WORK TASK: Rewrite the records below, replacing each instance of "Great Deal" with "Good Deal" and changing nothing else.
<<<<
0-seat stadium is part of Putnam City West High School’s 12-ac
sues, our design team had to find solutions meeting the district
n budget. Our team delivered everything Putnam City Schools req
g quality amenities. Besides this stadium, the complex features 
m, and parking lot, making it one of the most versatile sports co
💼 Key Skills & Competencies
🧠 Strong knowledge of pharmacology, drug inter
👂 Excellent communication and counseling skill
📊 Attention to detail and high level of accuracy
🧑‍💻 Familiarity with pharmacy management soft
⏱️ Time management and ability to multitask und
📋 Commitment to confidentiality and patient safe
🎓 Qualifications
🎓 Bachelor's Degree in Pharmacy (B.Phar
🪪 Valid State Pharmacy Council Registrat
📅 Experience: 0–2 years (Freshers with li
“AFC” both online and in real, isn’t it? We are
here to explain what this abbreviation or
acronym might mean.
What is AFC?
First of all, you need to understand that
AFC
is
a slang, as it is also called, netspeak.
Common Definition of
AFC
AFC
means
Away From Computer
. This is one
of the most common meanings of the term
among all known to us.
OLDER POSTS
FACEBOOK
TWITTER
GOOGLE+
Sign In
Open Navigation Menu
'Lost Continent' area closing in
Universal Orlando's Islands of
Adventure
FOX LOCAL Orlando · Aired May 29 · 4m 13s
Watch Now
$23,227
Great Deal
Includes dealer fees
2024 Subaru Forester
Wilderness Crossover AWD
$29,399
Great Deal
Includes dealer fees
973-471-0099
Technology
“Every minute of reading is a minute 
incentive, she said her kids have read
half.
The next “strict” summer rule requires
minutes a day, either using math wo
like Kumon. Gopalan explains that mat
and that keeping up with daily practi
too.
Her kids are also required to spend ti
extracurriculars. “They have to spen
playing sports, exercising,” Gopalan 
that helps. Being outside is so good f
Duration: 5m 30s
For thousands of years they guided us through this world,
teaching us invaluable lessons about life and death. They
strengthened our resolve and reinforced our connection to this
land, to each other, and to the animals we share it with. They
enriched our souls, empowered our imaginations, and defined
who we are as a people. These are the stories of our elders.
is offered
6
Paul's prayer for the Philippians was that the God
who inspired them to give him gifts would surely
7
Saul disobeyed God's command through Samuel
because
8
>>>>
REPLY:
0-seat stadium is part of Putnam City West High School’s 12-ac
sues, our design team had to find solutions meeting the district
n budget. Our team delivered everything Putnam City Schools req
g quality amenities. Besides this stadium, the complex features 
m, and parking lot, making it one of the most versatile sports co
💼 Key Skills & Competencies
🧠 Strong knowledge of pharmacology, drug inter
👂 Excellent communication and counseling skill
📊 Attention to detail and high level of accuracy
🧑‍💻 Familiarity with pharmacy management soft
⏱️ Time management and ability to multitask und
📋 Commitment to confidentiality and patient safe
🎓 Qualifications
🎓 Bachelor's Degree in Pharmacy (B.Phar
🪪 Valid State Pharmacy Council Registrat
📅 Experience: 0–2 years (Freshers with li
“AFC” both online and in real, isn’t it? We are
here to explain what this abbreviation or
acronym might mean.
What is AFC?
First of all, you need to understand that
AFC
is
a slang, as it is also called, netspeak.
Common Definition of
AFC
AFC
means
Away From Computer
. This is one
of the most common meanings of the term
among all known to us.
OLDER POSTS
FACEBOOK
TWITTER
GOOGLE+
Sign In
Open Navigation Menu
'Lost Continent' area closing in
Universal Orlando's Islands of
Adventure
FOX LOCAL Orlando · Aired May 29 · 4m 13s
Watch Now
$23,227
Good Deal
Includes dealer fees
2024 Subaru Forester
Wilderness Crossover AWD
$29,399
Good Deal
Includes dealer fees
973-471-0099
Technology
“Every minute of reading is a minute 
incentive, she said her kids have read
half.
The next “strict” summer rule requires
minutes a day, either using math wo
like Kumon. Gopalan explains that mat
and that keeping up with daily practi
too.
Her kids are also required to spend ti
extracurriculars. “They have to spen
playing sports, exercising,” Gopalan 
that helps. Being outside is so good f
Duration: 5m 30s
For thousands of years they guided us through this world,
teaching us invaluable lessons about life and death. They
strengthened our resolve and reinforced our connection to this
land, to each other, and to the animals we share it with. They
enriched our souls, empowered our imaginations, and defined
who we are as a people. These are the stories of our elders.
is offered
6
Paul's prayer for the Philippians was that the God
who inspired them to give him gifts would surely
7
Saul disobeyed God's command through Samuel
because
8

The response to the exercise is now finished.